→ **Task to complete**: Without the pictures, copy all of the data exactly.

[Opening Provided records section]

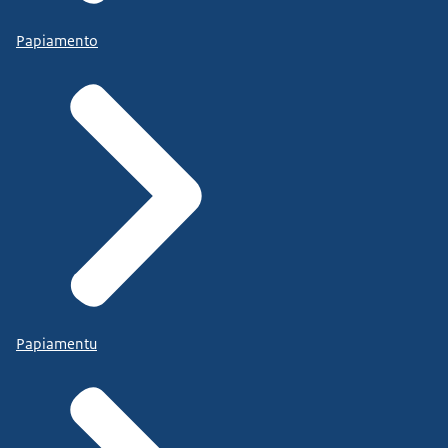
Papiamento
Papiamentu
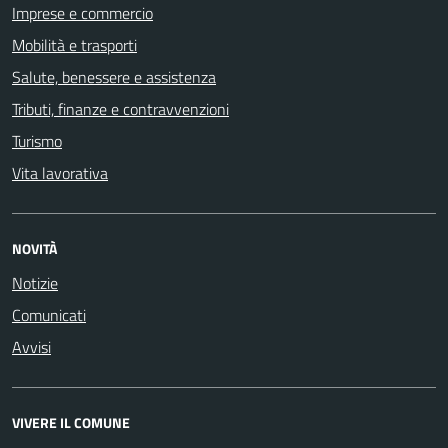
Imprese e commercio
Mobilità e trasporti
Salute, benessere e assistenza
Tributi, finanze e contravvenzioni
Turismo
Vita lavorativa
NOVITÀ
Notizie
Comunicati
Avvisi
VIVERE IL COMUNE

[Closing Provided records section]

→ **Written answer**:
Papiamento
Papiamentu
Imprese e commercio
Mobilità e trasporti
Salute, benessere e assistenza
Tributi, finanze e contravvenzioni
Turismo
Vita lavorativa
NOVITÀ
Notizie
Comunicati
Avvisi
VIVERE IL COMUNE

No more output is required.